Quelle débauche démocratique encore jamais vue en Europe, comme si la course aux consultations électorales pouvait résoudre les problèmes et problématiques qui secouent l’Europe avec de plus en plus d’acuité. En outre, les résultats d’élections parfois répétés laissent des États sans possibilité de gouvernement : l’Irlande sans gouvernement depuis mars, les Pays-Bas dont les négociations d’après élections n’en finissent pas, la Grande-Bretagne avec une Première ministre fragilisée et contestée. Ailleurs, des coalitions gouvernementales hétéroclites sont constituées, parfois avec les partis dits « populistes » en progression dans la plupart des pays européens (Bulgarie, Norvège, Finlande, Pologne). Enfin, la hausse générale du « parti des abstentionnistes » complète le panorama de la réalité démocratique en Europe (comme aux USA, « père de la démocratie » d’ailleurs).
Devant une telle situation de l’Europe, on ne peut que rester rêveur ou sceptique sur les ressorts et les finalités des consultations démocratiques : élections à répétition, abstention, représentativité médiocre et décalée, coalitions précaires, les pays européens sont déstabilisés sur fond de dégradation économique et sociale et de mondialisation inadaptée aux structures de l’Europe et dans laquelle les pays européens s’embourbent. Sauf l’Allemagne qui surnage grâce à sa position dominante en Europe dont elle affaiblit encore les économies par son hégémonie.
Que valent alors des élections politiques quand les puissances internationales économico-financières sont devenues à part entière les véritables dirigeantes des peuples européens (et d’une grande partie du monde aussi).

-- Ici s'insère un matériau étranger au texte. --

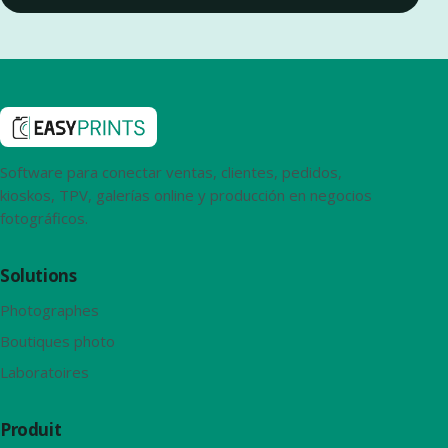
Software para conectar ventas, clientes, pedidos,
kioskos, TPV, galerías online y producción en negocios
fotográficos.
Solutions
Photographes
Boutiques photo
Laboratoires
Produit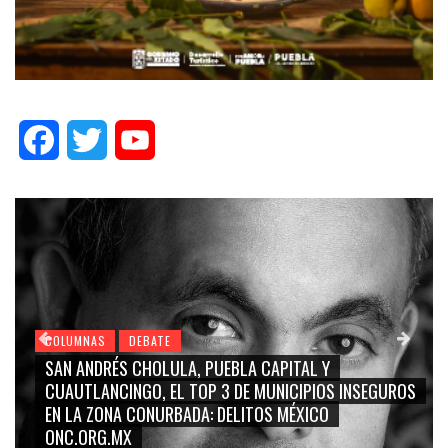
Facebook
Twitter
YouTube
COLUMNAS
DEBATE
SAN ANDRÉS CHOLULA, PUEBLA CAPITAL Y
CUAUTLANCINGO, EL TOP 3 DE MUNICIPIOS INSEGUROS
EN LA ZONA CONURBADA: DELITOS MÉXICO
ONC.ORG.MX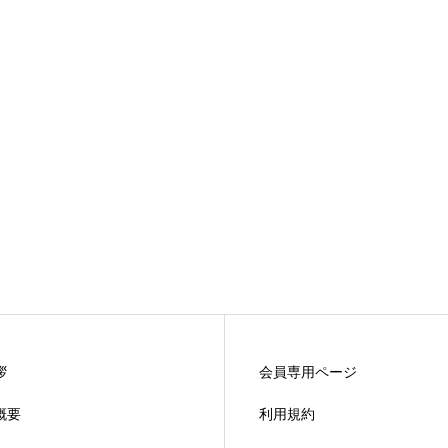
拶
会員専用ページ
概要
利用規約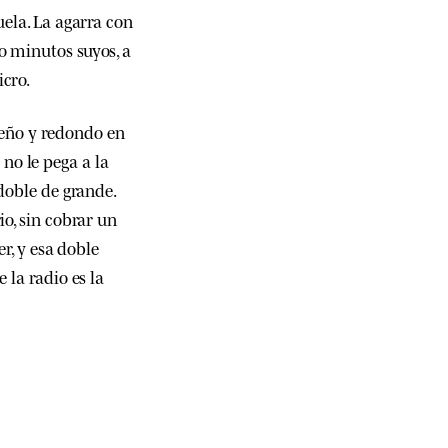
uela. La agarra con
o minutos suyos, a
icro.
eño y redondo en
no le pega a la
 doble de grande.
io, sin cobrar un
er, y esa doble
 la radio es la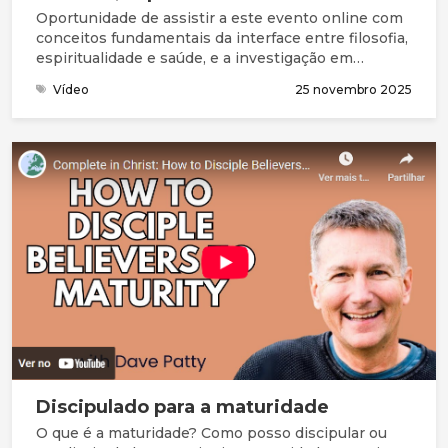
Oportunidade de assistir a este evento online com
conceitos fundamentais da interface entre filosofia,
espiritualidade e saúde, e a investigação em
algumas áreas como a geriatria e os cuidados
Vídeo
25 novembro 2025
paliativos.
Discipulado para a maturidade
O que é a maturidade? Como posso discipular ou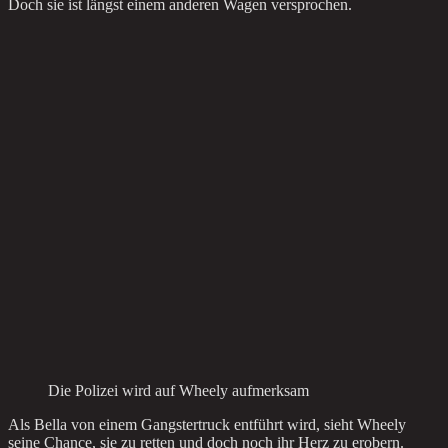
Doch sie ist längst einem anderen Wagen versprochen.
Die Polizei wird auf Wheely aufmerksam
Als Bella von einem Gangstertruck entführt wird, sieht Wheely
seine Chance, sie zu retten und doch noch ihr Herz zu erobern.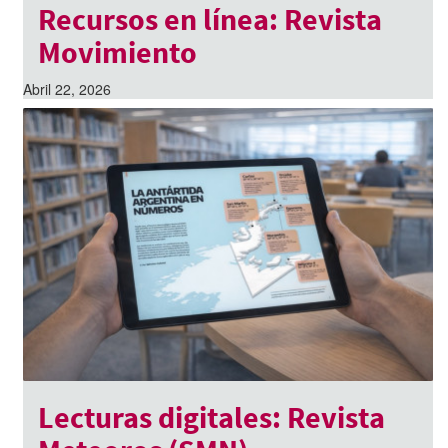
Recursos en línea: Revista
Movimiento
Abril 22, 2026
Lecturas digitales: Revista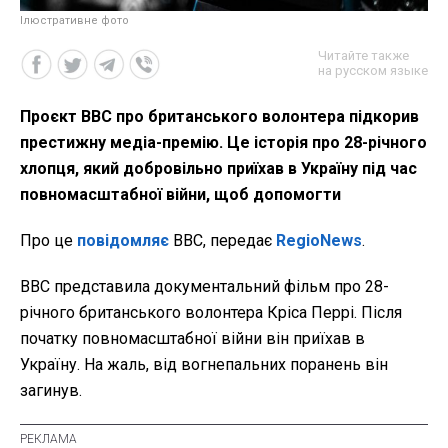
Ілюстративне фото
Читайте также
на русском языке
Проєкт BBC про британського волонтера підкорив
престижну медіа-премію. Це історія про 28-річного
хлопця, який добровільно приїхав в Україну під час
повномасштабної війни, щоб допомогти
Про це
повідомляє
BBC, передає
RegioNews
.
ВВС представила документальний фільм про 28-
річного британського волонтера Кріса Перрі. Після
початку повномасштабної війни він приїхав в
Україну. На жаль, від вогнепальних поранень він
загинув.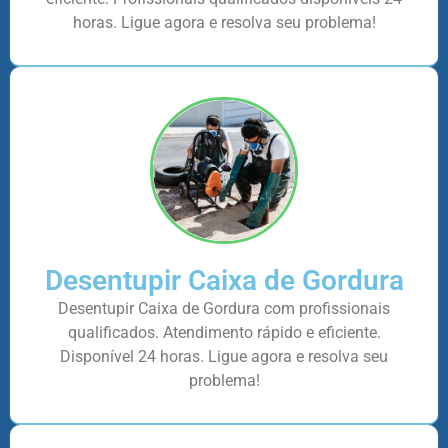
horas. Ligue agora e resolva seu problema!
Desentupir Caixa de Gordura
Desentupir Caixa de Gordura com profissionais
qualificados. Atendimento rápido e eficiente.
Disponível 24 horas. Ligue agora e resolva seu
problema!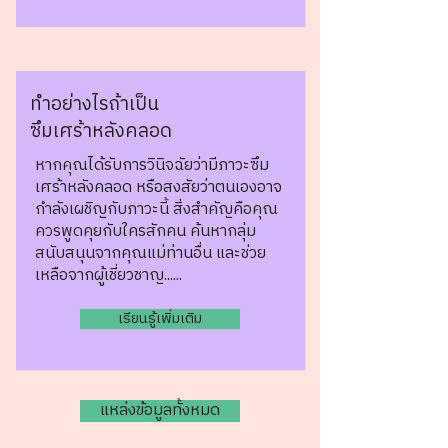
ทำอย่างไรถ้าเป็น
ซึมเศร้าหลังคลอด
หากคุณได้รับการวินิจฉัยว่ามีภาวะซึม
เศร้าหลังคลอด หรือสงสัยว่าตนเองอาจ
กำลังเผชิญกับภาวะนี้ สิ่งสำคัญคือคุณ
ควรพูดคุยกับใครสักคน ค้นหากลุ่ม
สนับสนุนจากคุณแม่ท่านอื่น และช่วย
เหลือจากผู้เชี่ยวชาญ......
เรียนรู้เพิ่มเติม
แหล่งข้อมูลทั้งหมด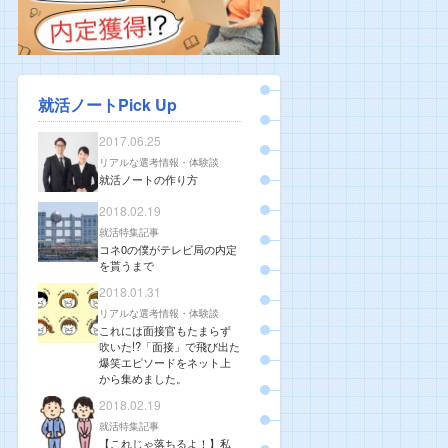
就活ノートPick Up
2017.06.25
リアルな選考情報・体験談
就活ノートの作り方
2018.02.19
就活特集記事
コネ0の僕がテレビ局の内定
を貰うまで
2018.01.31
リアルな選考情報・体験談
これには面接官もたまらず
吹いた!?「面接」で飛び出た
爆笑エピソードをネット上
から集めました。
2018.02.19
就活特集記事
【これじゃ落ちるよ！】私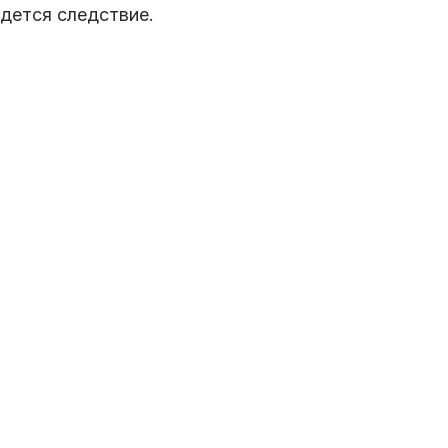
дется следствие.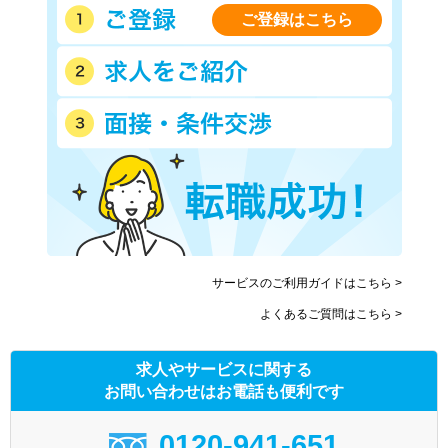
ご登録はこちら
サービスのご利用ガイドはこちら >
よくあるご質問はこちら >
求人やサービスに関する
お問い合わせはお電話も便利です
0120-941-651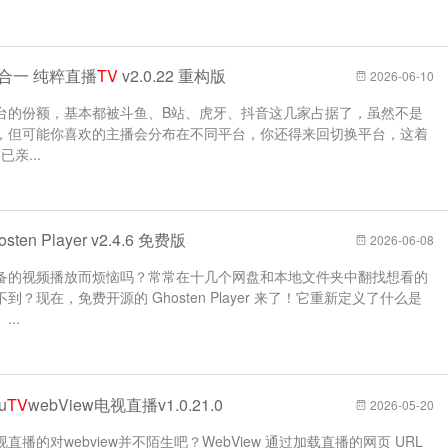
7合一 纯粹直播
TV
v2.0.22 重构版
2026-06-10
台的份额，基本都被斗鱼、B站、虎牙、抖音这几家占据了，虽然不是
，但可能你喜欢的主播会分布在不同平台，你还得来回切换平台，这着
已亲...
ten Player v2.4.6 免费版
2026-06-08
备的视频播放而烦恼吗？常常在十几个网盘和本地文件夹中翻找想看的
现在，免费开源的 Ghosten Player 来了！它重新定义了什么是
..
u
TV
webView电视直播v1.0.21.0
2026-05-20
的对webview并不陌生吧？WebView 通过加载直播的网页 URL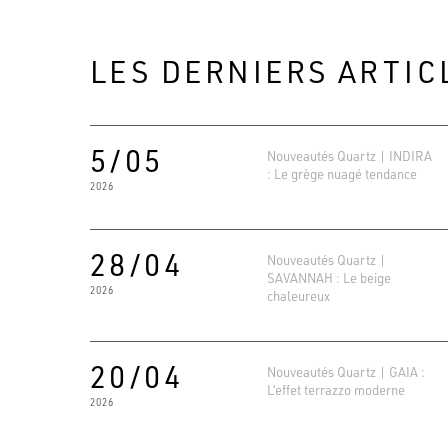
LES DERNIERS ARTIC
5/05
Nouveautés Quartz | INDIRA
: Le grège nuagé tendance
2026
28/04
Nouveautés Quartz |
SAVANNAH : Le beige
2026
chaleureux
20/04
Nouveautés Quartz | GAIA :
L’effet terrazzo moderne
2026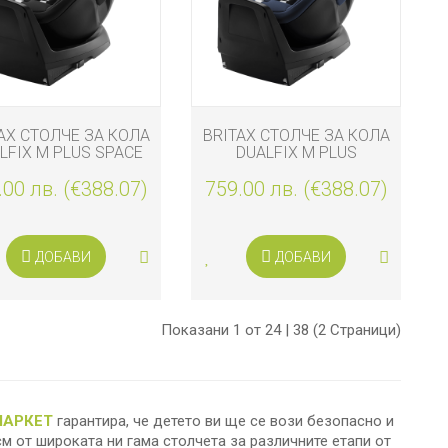
AX СТОЛЧЕ ЗА КОЛА
BRITAX СТОЛЧЕ ЗА КОЛА
LFIX М PLUS SPACE
DUALFIX М PLUS
BLACK
MOONLIGHT BLUE
.00 лв. (€388.07)
759.00 лв. (€388.07)
ДОБАВИ
ДОБАВИ
Показани 1 от 24 | 38 (2 Страници)
 МАРКЕТ
гарантира, че детето ви ще се вози безопасно и
см от широката ни гама столчета за различните етапи от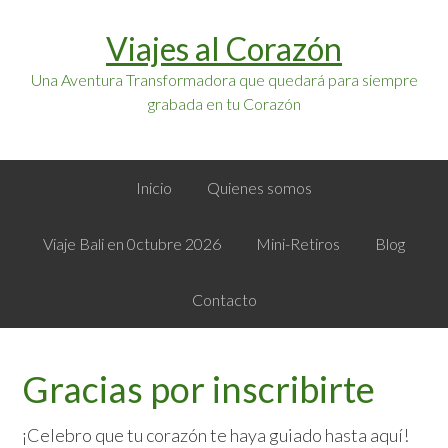
Saltar
Saltar
Viajes al Corazón
a
al
la
contenido
Una Aventura Transformadora que quedará para siempre
navegación
principal
grabada en tu Corazón
principal
Inicio
Quienes somos
Viaje Bali en 0ctubre 2026
Mini-Retiros
Blog
Contacto
Gracias por inscribirte
¡Celebro que tu corazón te haya guiado hasta aquí!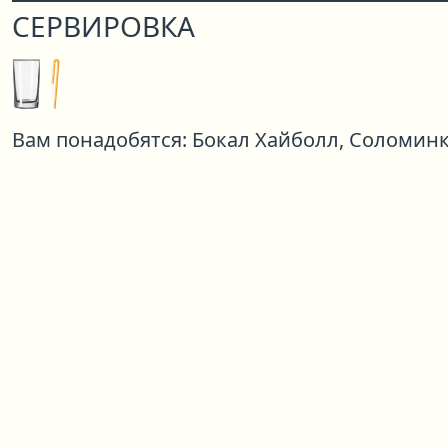
СЕРВИРОВКА
Вам понадобятся:
Бокал Хайболл,
Соломин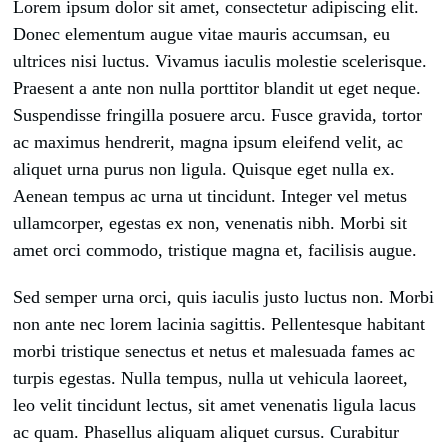
Lorem ipsum dolor sit amet, consectetur adipiscing elit.
brightness_low
Dark contrast
Donec elementum augue vitae mauris accumsan, eu
format_underlined
Underline links
ultrices nisi luctus. Vivamus iaculis molestie scelerisque.
font_download
Mark links
Praesent a ante non nulla porttitor blandit ut eget neque.
Suspendisse fringilla posuere arcu. Fusce gravida, tortor
Reset
cached
all
ac maximus hendrerit, magna ipsum eleifend velit, ac
Leave feedback
options
aliquet urna purus non ligula. Quisque eget nulla ex.
Accessibility statement
Aenean tempus ac urna ut tincidunt. Integer vel metus
ullamcorper, egestas ex non, venenatis nibh. Morbi sit
amet orci commodo, tristique magna et, facilisis augue.
Sed semper urna orci, quis iaculis justo luctus non. Morbi
non ante nec lorem lacinia sagittis. Pellentesque habitant
morbi tristique senectus et netus et malesuada fames ac
turpis egestas. Nulla tempus, nulla ut vehicula laoreet,
leo velit tincidunt lectus, sit amet venenatis ligula lacus
ac quam. Phasellus aliquam aliquet cursus. Curabitur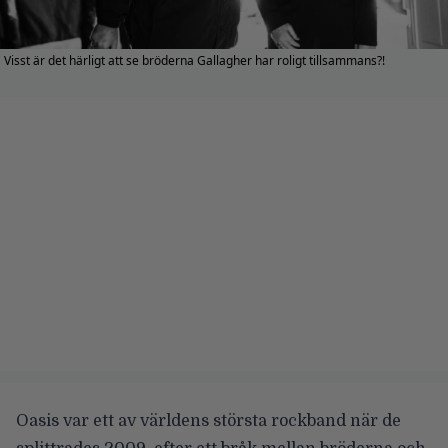
Visst är det härligt att se bröderna Gallagher har roligt tillsammans?!
Oasis var ett av världens största rockband när de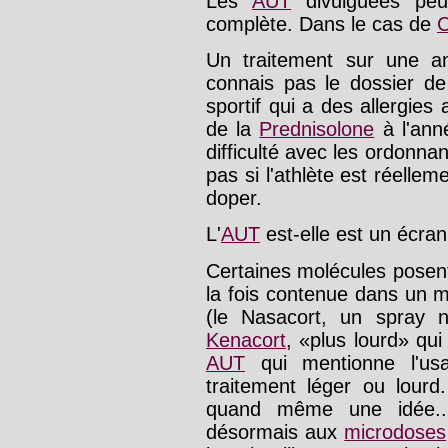
Les
AUT
divulguées peu
complète. Dans le cas de
C
Un traitement sur une a
connais pas le dossier d
sportif qui a des allergies
de la
Prednisolone
à l'anné
difficulté avec les ordonn
pas si l'athlète est réellem
doper.
L'
AUT
est-elle est un écra
Certaines molécules posen
la fois contenue dans un 
(le Nasacort, un spray n
Kenacort
, «plus lourd» qui
AUT
qui mentionne l'u
traitement léger ou lour
quand même une idée...
désormais aux
microdoses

La médiocrité démocratique ne peut que les réjouir et donc ne troubler vraiment personne malgré les larmes de crocodiles abondamment versées par nos élites. Le matraquage démocratique est en réalité la traduction en forme de trompe-l’œil d’une survivance de la souveraineté populaire affirmée depuis plus de mille ans et traduite comme un dogme par la philosophie politique. La culture de l’« immédiateté », le culte de l’« apparence » et de l’« image », des « slogans » simplificateurs, le triomphe de l’individualisme, ont fait de la démocratie un décor de carton-pâte, et des peuples européens des villages Potemkine du XVIIIe siècle.
Trop de démocratie apparente tue la démocratie réelle. L’Europe légale n’est pas l’Europe réelle. D’autant qu’il faut superposer à ces contextes nationaux dévoyés, le parangon moderne de la démocratie représenté par l’Union Européenne, autre étalage des distorsions fondamentales entre les peuples et les élites européennes qui cherchent à se « réformer pour mieux répondre aux aspirations des peuples »,
paraît-il… Il faut comprendre ici une nouvelle démarche de travestissement démocratique constituant un nouvel écran de fumée suffisamment convaincant (on compte sur la presse européenne pour le valoriser) pour gagner du temps par une piqûre de rappel d’anesthésie populaire.
« Élections, piège à cons » proclamaient les slogans de mai 1968 : « Ô temps ! Suspends ton vol, et vous, heures propices ! Suspendez votre cours », écrivait Lamartine. Rien n’a changé. Au contraire.